I got in to see my allergist on VERY short notice,(could only have been God with his schedule) and it appears that my problems might not be so much a food allergy as a food intolerance. I seem to have trouble digesting sulfite that occurs naturally in foods. It doesn’t give me classic hives, swelling, allergic type reactions, but more digestive, lightheadedness, pounding heart, thinking I’m going to die symptoms; the kind that are similar to those who have trouble with wine, which is loaded with sulfites.
It still needs healing because it’s very debilitating when I get a reaction. It’s certainly enough that I can’t get a job and have this happen while I’m working and I’ve gotten to the point where I just don’t make much in the way of plans anymore.
But the Lord is using it in the meantime to teach me much in the way of what you guys are learning.
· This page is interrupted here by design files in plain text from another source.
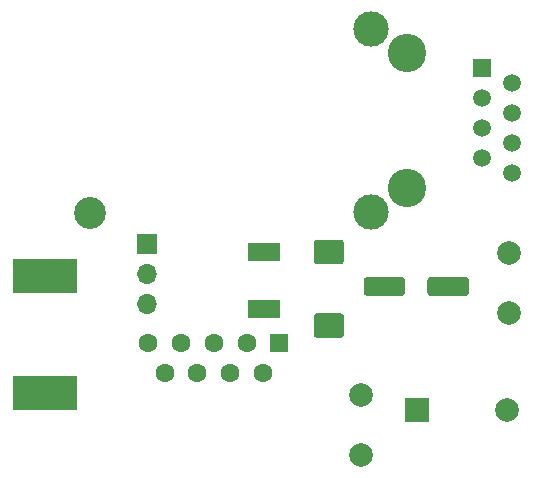
<source format=gts>
%TF.GenerationSoftware,KiCad,Pcbnew,5.1.9*%
%TF.CreationDate,2021-02-24T23:37:06+01:00*%
%TF.ProjectId,qr_reader,71725f72-6561-4646-9572-2e6b69636164,rev?*%
%TF.SameCoordinates,Original*%
%TF.FileFunction,Soldermask,Top*%
%TF.FilePolarity,Negative*%
%FSLAX46Y46*%
G04 Gerber Fmt 4.6, Leading zero omitted, Abs format (unit mm)*
G04 Created by KiCad (PCBNEW 5.1.9) date 2021-02-24 23:37:06*
%MOMM*%
%LPD*%
G01*
G04 APERTURE LIST*
%ADD10C,2.700000*%
%ADD11R,5.400000X2.900000*%
%ADD12C,1.600000*%
%ADD13R,1.600000X1.600000*%
%ADD14C,1.500000*%
%ADD15C,3.000000*%
%ADD16R,1.500000X1.500000*%
%ADD17C,3.250000*%
%ADD18C,2.000000*%
%ADD19R,2.700000X1.500000*%
%ADD20R,1.700000X1.700000*%
%ADD21O,1.700000X1.700000*%
%ADD22R,2.000000X2.000000*%
G04 APERTURE END LIST*
D10*
%TO.C,H1*%
X126750000Y-40750000D03*
%TD*%
D11*
%TO.C,L1*%
X122936000Y-56004000D03*
X122936000Y-46104000D03*
%TD*%
D12*
%TO.C,J2*%
X133105000Y-54356000D03*
X135875000Y-54356000D03*
X138645000Y-54356000D03*
X141415000Y-54356000D03*
X131720000Y-51816000D03*
X134490000Y-51816000D03*
X137260000Y-51816000D03*
X140030000Y-51816000D03*
D13*
X142800000Y-51816000D03*
%TD*%
D14*
%TO.C,J1*%
X162540000Y-34850000D03*
X162540000Y-37390000D03*
D15*
X150600000Y-25175000D03*
D14*
X162540000Y-29770000D03*
D16*
X160000000Y-28500000D03*
D14*
X160000000Y-36120000D03*
X162540000Y-32310000D03*
X160000000Y-33580000D03*
X160000000Y-31040000D03*
D17*
X153650000Y-27230000D03*
D15*
X150600000Y-40715000D03*
D17*
X153650000Y-38660000D03*
%TD*%
D18*
%TO.C,F2*%
X149760000Y-56170000D03*
X149750000Y-61250000D03*
%TD*%
%TO.C,F1*%
X162260000Y-44170000D03*
X162250000Y-49250000D03*
%TD*%
D19*
%TO.C,D3*%
X141478000Y-44082000D03*
X141478000Y-48882000D03*
%TD*%
D20*
%TO.C,D1*%
X131572000Y-43434000D03*
D21*
X131572000Y-45974000D03*
X131572000Y-48514000D03*
%TD*%
%TO.C,C2*%
G36*
G01*
X148025000Y-45125000D02*
X145975000Y-45125000D01*
G75*
G02*
X145725000Y-44875000I0J250000D01*
G01*
X145725000Y-43300000D01*
G75*
G02*
X145975000Y-43050000I250000J0D01*
G01*
X148025000Y-43050000D01*
G75*
G02*
X148275000Y-43300000I0J-250000D01*
G01*
X148275000Y-44875000D01*
G75*
G02*
X148025000Y-45125000I-250000J0D01*
G01*
G37*
G36*
G01*
X148025000Y-51350000D02*
X145975000Y-51350000D01*
G75*
G02*
X145725000Y-51100000I0J250000D01*
G01*
X145725000Y-49525000D01*
G75*
G02*
X145975000Y-49275000I250000J0D01*
G01*
X148025000Y-49275000D01*
G75*
G02*
X148275000Y-49525000I0J-250000D01*
G01*
X148275000Y-51100000D01*
G75*
G02*
X148025000Y-51350000I-250000J0D01*
G01*
G37*
%TD*%
%TO.C,C1*%
G36*
G01*
X153450000Y-46450000D02*
X153450000Y-47550000D01*
G75*
G02*
X153200000Y-47800000I-250000J0D01*
G01*
X150200000Y-47800000D01*
G75*
G02*
X149950000Y-47550000I0J250000D01*
G01*
X149950000Y-46450000D01*
G75*
G02*
X150200000Y-46200000I250000J0D01*
G01*
X153200000Y-46200000D01*
G75*
G02*
X153450000Y-46450000I0J-250000D01*
G01*
G37*
G36*
G01*
X158850000Y-46450000D02*
X158850000Y-47550000D01*
G75*
G02*
X158600000Y-47800000I-250000J0D01*
G01*
X155600000Y-47800000D01*
G75*
G02*
X155350000Y-47550000I0J250000D01*
G01*
X155350000Y-46450000D01*
G75*
G02*
X155600000Y-46200000I250000J0D01*
G01*
X158600000Y-46200000D01*
G75*
G02*
X158850000Y-46450000I0J-250000D01*
G01*
G37*
%TD*%
D18*
%TO.C,BZ1*%
X162100000Y-57500000D03*
D22*
X154500000Y-57500000D03*
%TD*%
M02*

</source>
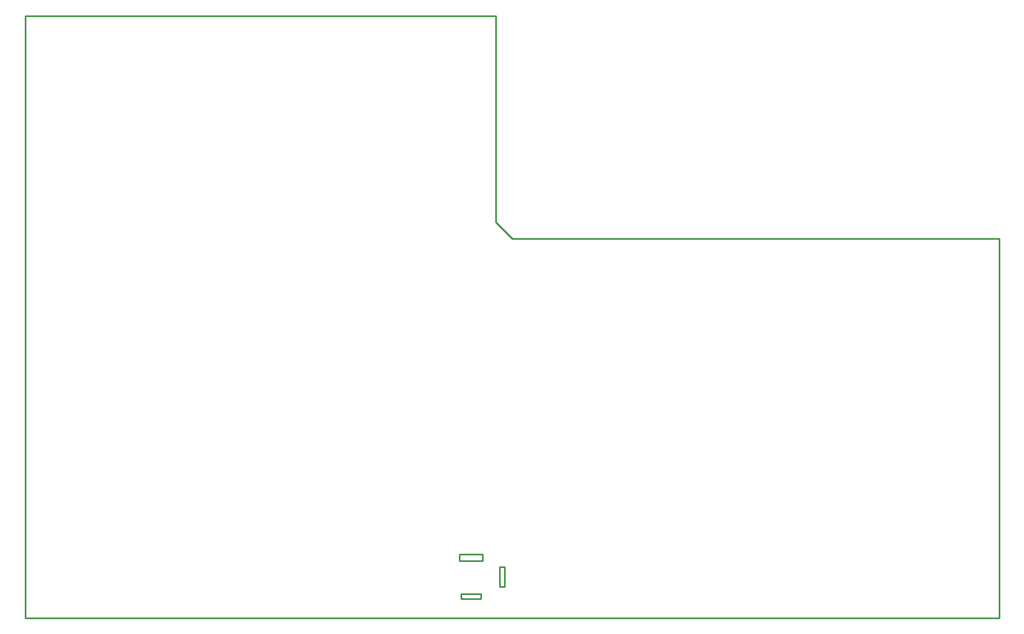
<source format=gbr>
G04 EAGLE Gerber RS-274X export*
G75*
%MOMM*%
%FSLAX34Y34*%
%LPD*%
%IN*%
%IPPOS*%
%AMOC8*
5,1,8,0,0,1.08239X$1,22.5*%
G01*
%ADD10C,0.254000*%


D10*
X50800Y63500D02*
X1549400Y63500D01*
X1549400Y647700D01*
X800100Y647700D01*
X774700Y673100D01*
X774700Y990600D01*
X50800Y990600D01*
X50800Y63500D01*
X780600Y112000D02*
X788600Y112000D01*
X788600Y142000D01*
X780600Y142000D01*
X780600Y112000D01*
X719100Y152000D02*
X754100Y152000D01*
X754100Y162000D01*
X719100Y162000D01*
X719100Y152000D01*
X721600Y93000D02*
X751600Y93000D01*
X751600Y101000D01*
X721600Y101000D01*
X721600Y93000D01*
M02*

</source>
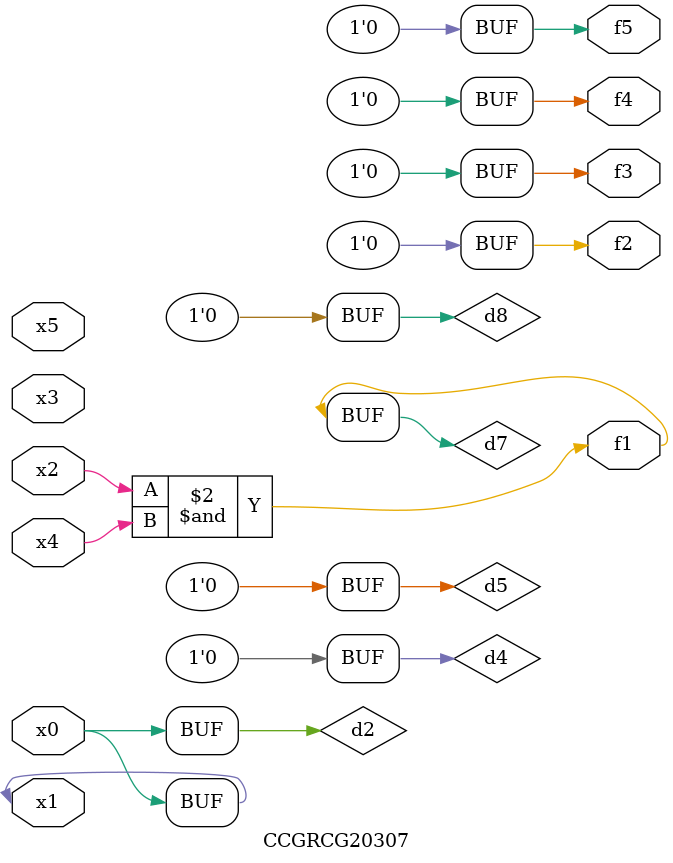
<source format=v>
module CCGRCG20307(
	input x0, x1, x2, x3, x4, x5,
	output f1, f2, f3, f4, f5
);

	wire d1, d2, d3, d4, d5, d6, d7, d8, d9;

	nand (d1, x1);
	buf (d2, x0, x1);
	nand (d3, x2, x4);
	and (d4, d1, d2);
	and (d5, d1, d2);
	nand (d6, d1, d3);
	not (d7, d3);
	xor (d8, d5);
	nor (d9, d5, d6);
	assign f1 = d7;
	assign f2 = d8;
	assign f3 = d8;
	assign f4 = d8;
	assign f5 = d8;
endmodule

</source>
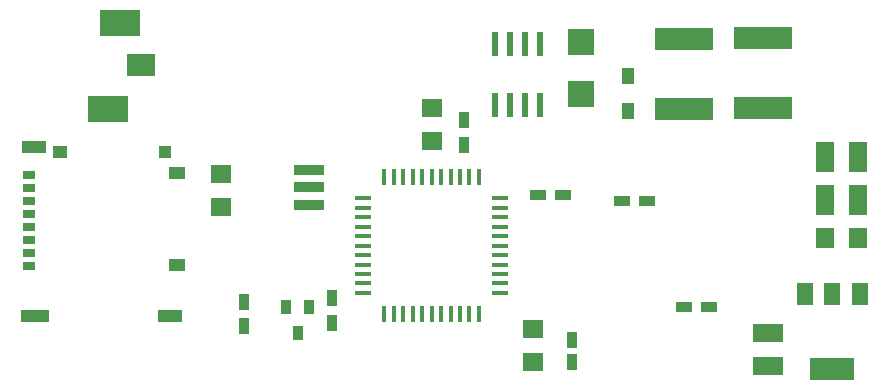
<source format=gtp>
G75*
G70*
%OFA0B0*%
%FSLAX24Y24*%
%IPPOS*%
%LPD*%
%AMOC8*
5,1,8,0,0,1.08239X$1,22.5*
%
%ADD10R,0.0157X0.0551*%
%ADD11R,0.0551X0.0157*%
%ADD12R,0.0354X0.0551*%
%ADD13R,0.0669X0.0591*%
%ADD14R,0.0591X0.0669*%
%ADD15R,0.0906X0.0906*%
%ADD16R,0.1040X0.0320*%
%ADD17R,0.1929X0.0748*%
%ADD18R,0.0433X0.0551*%
%ADD19R,0.0591X0.1024*%
%ADD20R,0.1024X0.0591*%
%ADD21R,0.0449X0.0276*%
%ADD22R,0.0453X0.0417*%
%ADD23R,0.0433X0.0417*%
%ADD24R,0.0827X0.0413*%
%ADD25R,0.0945X0.0413*%
%ADD26R,0.0551X0.0413*%
%ADD27R,0.1339X0.0866*%
%ADD28R,0.0945X0.0748*%
%ADD29R,0.0354X0.0512*%
%ADD30R,0.0551X0.0354*%
%ADD31R,0.1457X0.0748*%
%ADD32R,0.0551X0.0748*%
%ADD33R,0.0197X0.0827*%
D10*
X014846Y004217D03*
X015161Y004217D03*
X015476Y004217D03*
X015791Y004217D03*
X016106Y004217D03*
X016421Y004217D03*
X016736Y004217D03*
X017051Y004217D03*
X017366Y004217D03*
X017681Y004217D03*
X017996Y004217D03*
X017996Y008784D03*
X017681Y008784D03*
X017366Y008784D03*
X017051Y008784D03*
X016736Y008784D03*
X016421Y008784D03*
X016106Y008784D03*
X015791Y008784D03*
X015476Y008784D03*
X015161Y008784D03*
X014846Y008784D03*
D11*
X014138Y008075D03*
X014138Y007760D03*
X014138Y007445D03*
X014138Y007130D03*
X014138Y006815D03*
X014138Y006500D03*
X014138Y006185D03*
X014138Y005870D03*
X014138Y005555D03*
X014138Y005240D03*
X014138Y004925D03*
X018705Y004925D03*
X018705Y005240D03*
X018705Y005555D03*
X018705Y005870D03*
X018705Y006185D03*
X018705Y006500D03*
X018705Y006815D03*
X018705Y007130D03*
X018705Y007445D03*
X018705Y007760D03*
X018705Y008075D03*
D12*
X017494Y009849D03*
X017494Y010678D03*
X013094Y004768D03*
X013094Y003939D03*
X010179Y003809D03*
X010179Y004637D03*
X021091Y003366D03*
X021091Y002626D03*
D13*
X019797Y002626D03*
X019797Y003728D03*
X016426Y009983D03*
X016426Y011085D03*
X009400Y008890D03*
X009400Y007787D03*
D14*
X029519Y006742D03*
X030621Y006742D03*
D15*
X021412Y011550D03*
X021412Y013283D03*
D16*
X012329Y009039D03*
X012329Y008449D03*
X012329Y007859D03*
D17*
X024841Y011052D03*
X027461Y011077D03*
X027461Y013420D03*
X024841Y013395D03*
D18*
X022965Y012144D03*
X022965Y011003D03*
D19*
X029529Y009449D03*
X030631Y009449D03*
X030632Y008029D03*
X029530Y008029D03*
D20*
X027645Y003583D03*
X027645Y002480D03*
D21*
X002983Y005834D03*
X002983Y006267D03*
X002983Y006700D03*
X002983Y007134D03*
X002983Y007567D03*
X002983Y008000D03*
X002983Y008433D03*
X002983Y008866D03*
D22*
X004018Y009630D03*
D23*
X007546Y009630D03*
D24*
X003160Y009787D03*
X007696Y004165D03*
D25*
X003211Y004165D03*
D26*
X007924Y005858D03*
X007928Y008921D03*
D27*
X005644Y011046D03*
X006038Y013939D03*
D28*
X006727Y012514D03*
D29*
X011579Y004443D03*
X012327Y004443D03*
X011953Y003577D03*
D30*
X019966Y008199D03*
X020795Y008199D03*
X022761Y007999D03*
X023590Y007999D03*
X024826Y004454D03*
X025655Y004454D03*
D31*
X029780Y002406D03*
D32*
X029780Y004879D03*
X030686Y004879D03*
X028875Y004879D03*
D33*
X020030Y011175D03*
X019530Y011175D03*
X019030Y011175D03*
X018530Y011175D03*
X018530Y013222D03*
X019030Y013222D03*
X019530Y013222D03*
X020030Y013222D03*
M02*

</source>
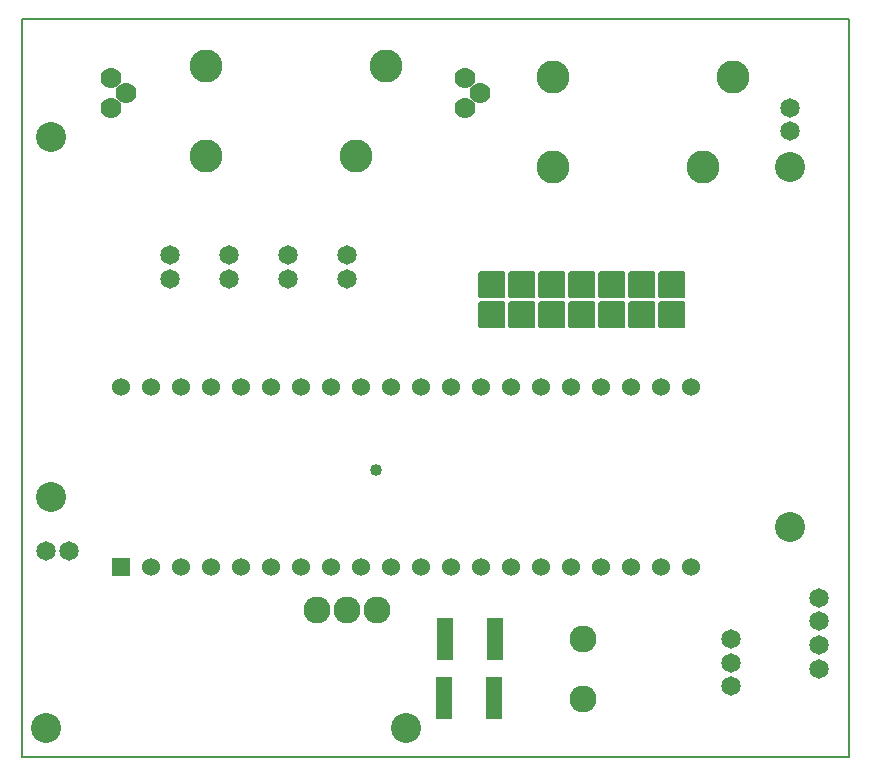
<source format=gbr>
G04 PROTEUS GERBER X2 FILE*
%TF.GenerationSoftware,Labcenter,Proteus,8.12-SP0-Build30713*%
%TF.CreationDate,2021-09-16T14:44:57+00:00*%
%TF.FileFunction,Soldermask,Top*%
%TF.FilePolarity,Negative*%
%TF.Part,Single*%
%TF.SameCoordinates,{034bc27d-0c73-46ba-bb4b-be9bc49d2133}*%
%FSLAX45Y45*%
%MOMM*%
G01*
%TA.AperFunction,Material*%
%ADD24C,1.016000*%
%AMPPAD017*
4,1,36,
-0.635000,0.762000,
0.635000,0.762000,
0.660970,0.759470,
0.684980,0.752200,
0.706580,0.740650,
0.725290,0.725290,
0.740650,0.706570,
0.752200,0.684980,
0.759470,0.660970,
0.762000,0.635000,
0.762000,-0.635000,
0.759470,-0.660970,
0.752200,-0.684980,
0.740650,-0.706570,
0.725290,-0.725290,
0.706580,-0.740650,
0.684980,-0.752200,
0.660970,-0.759470,
0.635000,-0.762000,
-0.635000,-0.762000,
-0.660970,-0.759470,
-0.684980,-0.752200,
-0.706580,-0.740650,
-0.725290,-0.725290,
-0.740650,-0.706570,
-0.752200,-0.684980,
-0.759470,-0.660970,
-0.762000,-0.635000,
-0.762000,0.635000,
-0.759470,0.660970,
-0.752200,0.684980,
-0.740650,0.706570,
-0.725290,0.725290,
-0.706580,0.740650,
-0.684980,0.752200,
-0.660970,0.759470,
-0.635000,0.762000,
0*%
%TA.AperFunction,Material*%
%ADD25PPAD017*%
%ADD26C,1.524000*%
%TA.AperFunction,Material*%
%ADD27C,2.540000*%
%TA.AperFunction,Material*%
%ADD28C,2.794000*%
%AMPPAD021*
4,1,36,
-1.016000,1.143000,
1.016000,1.143000,
1.041970,1.140470,
1.065980,1.133200,
1.087580,1.121650,
1.106290,1.106290,
1.121650,1.087570,
1.133200,1.065980,
1.140470,1.041970,
1.143000,1.016000,
1.143000,-1.016000,
1.140470,-1.041970,
1.133200,-1.065980,
1.121650,-1.087570,
1.106290,-1.106290,
1.087580,-1.121650,
1.065980,-1.133200,
1.041970,-1.140470,
1.016000,-1.143000,
-1.016000,-1.143000,
-1.041970,-1.140470,
-1.065980,-1.133200,
-1.087580,-1.121650,
-1.106290,-1.106290,
-1.121650,-1.087570,
-1.133200,-1.065980,
-1.140470,-1.041970,
-1.143000,-1.016000,
-1.143000,1.016000,
-1.140470,1.041970,
-1.133200,1.065980,
-1.121650,1.087570,
-1.106290,1.106290,
-1.087580,1.121650,
-1.065980,1.133200,
-1.041970,1.140470,
-1.016000,1.143000,
0*%
%TA.AperFunction,Material*%
%ADD29PPAD021*%
%TA.AperFunction,Material*%
%ADD72C,2.286000*%
%TA.AperFunction,Material*%
%ADD73C,1.651000*%
%TA.AperFunction,Material*%
%ADD30C,1.778000*%
%AMPPAD025*
4,1,4,
-0.647700,1.803400,
0.647700,1.803400,
0.647700,-1.803400,
-0.647700,-1.803400,
-0.647700,1.803400,
0*%
%TA.AperFunction,Material*%
%ADD31PPAD025*%
%TA.AperFunction,Profile*%
%ADD71C,0.203200*%
%TD.AperFunction*%
D24*
X-254000Y-63500D03*
D25*
X-2413000Y-889000D03*
D26*
X-2159000Y-889000D03*
X-1905000Y-889000D03*
X-1651000Y-889000D03*
X-1397000Y-889000D03*
X-1143000Y-889000D03*
X-889000Y-889000D03*
X-635000Y-889000D03*
X-381000Y-889000D03*
X-127000Y-889000D03*
X+127000Y-889000D03*
X+381000Y-889000D03*
X+635000Y-889000D03*
X+889000Y-889000D03*
X+1143000Y-889000D03*
X+1397000Y-889000D03*
X+1651000Y-889000D03*
X+1905000Y-889000D03*
X+2159000Y-889000D03*
X+2413000Y-889000D03*
X+2413000Y+635000D03*
X+2159000Y+635000D03*
X+1905000Y+635000D03*
X+1651000Y+635000D03*
X+1397000Y+635000D03*
X+1143000Y+635000D03*
X+889000Y+635000D03*
X+635000Y+635000D03*
X+381000Y+635000D03*
X+127000Y+635000D03*
X-127000Y+635000D03*
X-381000Y+635000D03*
X-635000Y+635000D03*
X-889000Y+635000D03*
X-1143000Y+635000D03*
X-1397000Y+635000D03*
X-1651000Y+635000D03*
X-1905000Y+635000D03*
X-2159000Y+635000D03*
X-2413000Y+635000D03*
D27*
X+0Y-2250000D03*
X-3048000Y-2250000D03*
D28*
X-1694000Y+2594000D03*
X-1694000Y+3356000D03*
X-170000Y+3356000D03*
X-424000Y+2594000D03*
X+1250000Y+2500000D03*
X+1250000Y+3262000D03*
X+2774000Y+3262000D03*
X+2520000Y+2500000D03*
D27*
X+3250000Y-548000D03*
X+3250000Y+2500000D03*
D29*
X+730000Y+1246000D03*
X+984000Y+1246000D03*
X+1238000Y+1246000D03*
X+1492000Y+1246000D03*
X+1746000Y+1246000D03*
X+2000000Y+1246000D03*
X+2254000Y+1246000D03*
X+2254000Y+1500000D03*
X+2000000Y+1500000D03*
X+1746000Y+1500000D03*
X+1492000Y+1500000D03*
X+1238000Y+1500000D03*
X+984000Y+1500000D03*
X+730000Y+1500000D03*
D27*
X-3000000Y+2750000D03*
X-3000000Y-298000D03*
D72*
X+1500000Y-1500000D03*
X+1500000Y-2008000D03*
X-246000Y-1250000D03*
X-500000Y-1250000D03*
X-754000Y-1250000D03*
D73*
X+3500000Y-1150000D03*
X+3500000Y-1350000D03*
X+3500000Y-1550000D03*
X+3500000Y-1750000D03*
D30*
X-2500000Y+3250000D03*
X-2373000Y+3123000D03*
X-2500000Y+2996000D03*
X+500000Y+3250000D03*
X+627000Y+3123000D03*
X+500000Y+2996000D03*
D73*
X+2750000Y-1900000D03*
X+2750000Y-1700000D03*
X+2750000Y-1500000D03*
X-500000Y+1750000D03*
X-500000Y+1550000D03*
X+3250000Y+2800000D03*
X+3250000Y+3000000D03*
X-1500000Y+1750000D03*
X-1500000Y+1550000D03*
X-2850000Y-750000D03*
X-3050000Y-750000D03*
X-1000000Y+1750000D03*
X-1000000Y+1550000D03*
X-2000000Y+1750000D03*
X-2000000Y+1550000D03*
D31*
X+328000Y-1500000D03*
X+758000Y-1500000D03*
X+320000Y-2000000D03*
X+750000Y-2000000D03*
D71*
X-3250000Y-2500000D02*
X+3750000Y-2500000D01*
X+3750000Y+3750000D01*
X-3250000Y+3750000D01*
X-3250000Y-2500000D01*
M02*

</source>
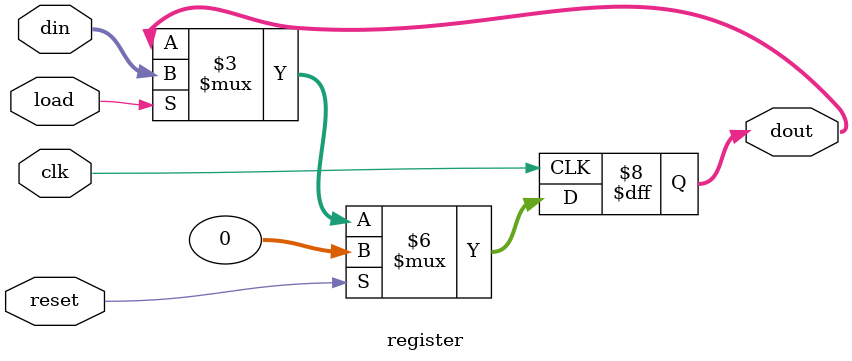
<source format=v>
/**
 * Register.
 *
 */

module register #(parameter WIDTH = 32,         // Bits of the register.
                  parameter INITIAL_VALUE = 0)  // Initial value of the register.
                 (input wire clk,               // Clock.
                  input wire reset,             // 1 -> register = 0.
                  input wire load,              // Overwrite data; 1 -> yes, 0 -> no.
                  input wire [WIDTH-1:0] din,   // Input.
                  output reg [WIDTH-1:0] dout); // Output.
    
    initial begin
        dout <= INITIAL_VALUE;
    end

    always @(posedge clk) begin
        if (reset) begin
            dout <= INITIAL_VALUE;
        end
        else if (load) begin
            dout <= din;
        end
    end
    
endmodule

</source>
It’s all about HIM and trusting Him to get me through those times when I just feel like I can’t take any more. There’s been many family and financial struggles for us as well. Not as severe as what some of you are going through, but more added to my plate than I care to have on it at the moment.
One thing is getting to the point of being thankful for these trials. I don’t want to be and I don’t want them. Right now, I’ve reached the point of being able to thank God for what He’s doing through them, so that’s a start for me. I think I need to be to the point of being thankful for them because they are part of His will for me with no conditions or exceptions on them at all.
That sounds almost exactly what we went through with my daughter last year. She was having health problems for months and had been to the doctor several times for it and no one was able to put their finger on it.
It got to the point where the pain was finally at the level that she wanted to go to him again and she did. He figured kidney problems with only a 5% chance that it was her appendix. She went for a CT screen that evening and got her appendix out the next afternoon. Hers wasn’t in nearly that bad shape, but the surgeon said that it was just a matter of time and better to get it out when it wasn’t infected than wait; because it would go.